Reformasi Gagal Total

Tom Pasaribu/Ist
Tom Pasaribu/Ist

BANYAK aktivis yang menjadi tokoh reformasi 1998 saat ini telah menguasai DPR dan pemerintahan. 

Namun apa yang aktivis perjuangkan ketika menggulingkan Orde Baru yang dikomandani Soeharto, ternyata mereka praktikkan sendiri saat ini. 

Adapun agenda perjuangan mereka ketika menggulingkan Orde Baru, di antaranya menciptakan pemerintahan yang bersih dari korupsi, kolusi dan nepotisme (KKN), penegakan supremasi hukum, dan pencabutan Dwifungsi ABRI.

Harapannya bisa menciptakan sistem politik yang lebih demokratis, inklusif, dan responsif terhadap kebutuhan rakyat.

Sangat mulia perjuangan dan agendanya. Namun agenda tersebut justru berbanding terbalik dengan fakta dan kenyataannya. 

Mari kita ulas satu persatu.

Menciptakan Pemerintahan yang Bersih dari KKN

KKN pada era Orde Baru hanya dilakukan kelompok-kelompok kecil yang sangat dekat dengan kekuasaan. Pemerintah masih mampu membatasi KKN.

Pada pemerintahan era Reformasi, KKN justru semakin tumbuh subur dan menyebar ke seluruh aspek.
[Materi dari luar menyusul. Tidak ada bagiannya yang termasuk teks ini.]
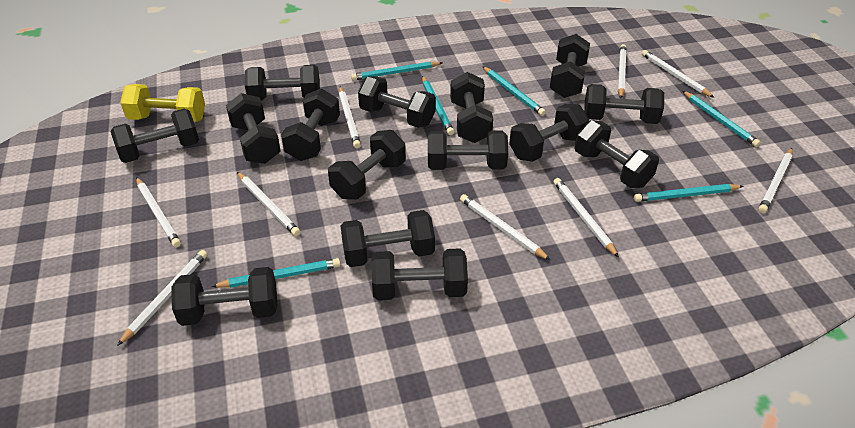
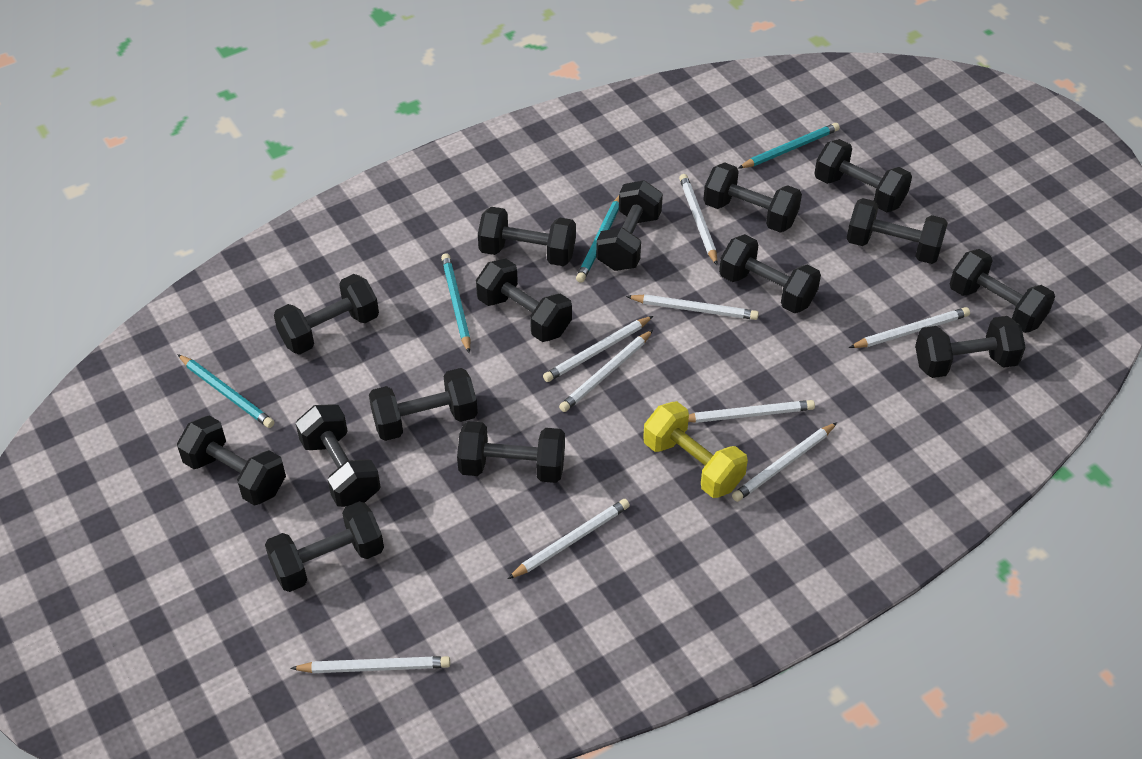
turquoise pencil: 6 -> 4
Mulai dari keluarga Presiden, DPR, MPR, Mahkamah Konstitusi (MK), Mahkamah Agung (MA), Polri, TNI, Kementerian, BPK, BPKP, KPK, BUMN, partai politik, DPD, Kejaksaan, Gubernur, Walikota, Bupati, Camat, Kelurahan, RW dan RT.

Penegakan Supremasi Hukum

Penegakan hukum pada zaman Orde Baru dianggap lemah sehingga mengganggu keadilan, kehakiman yang tidak independen, kurangnya partisipasi masyarakat, hukum sering digunakan sebagai alat penguasa untuk melanggengkan kekuasaan, kualitas penegak hukum yang lemah dan penegakan hukum yang menyebabkan ketidak puasan masyarakat.
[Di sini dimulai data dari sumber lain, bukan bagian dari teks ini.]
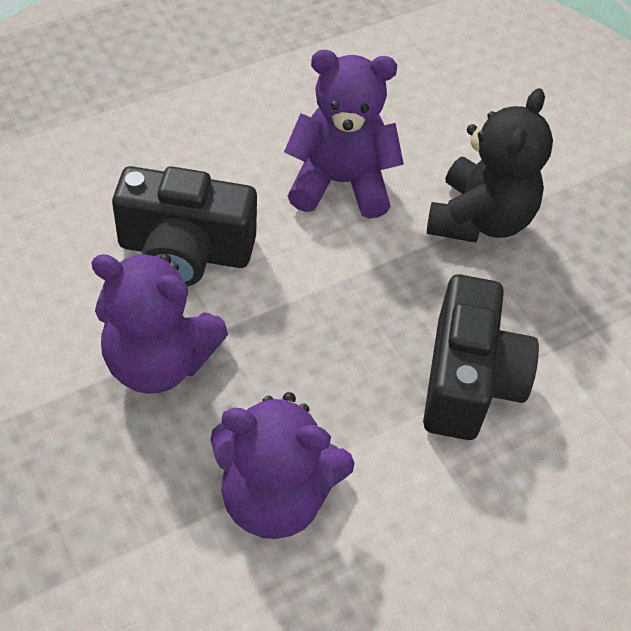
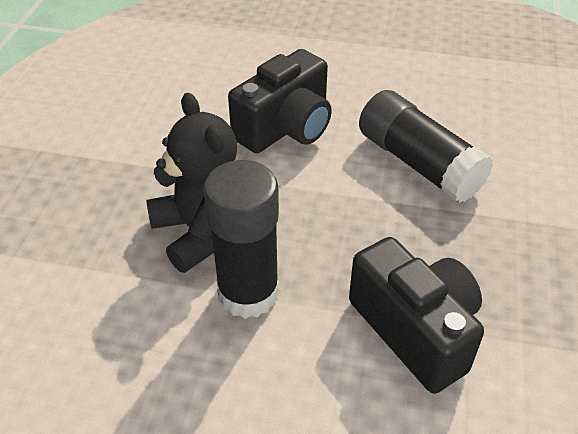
black glue stick: 0 -> 2
purple teddy bear: 3 -> 0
Pada zaman Reformasi penegakan hukum jauh lebih tidak beradab dan berkeadilan. Hal tersebut dapat dilihat dari maraknya penegak hukum yang tersandung kasus korupsi, termasuk hakim.

Sementara dalam penuntasan kasus dilakukan tidak berkeadilan dan beradab, seperti pencuri ayam jauh lebih berat hukumannya dari perampok triliunan uang rakyat.

Kasus-kasus hukum dijadikan komoditi, seperti kasus ekspor impor emas Batangan dan tambang ilegal yang sampai saat ini tidak jelas penuntasannya. 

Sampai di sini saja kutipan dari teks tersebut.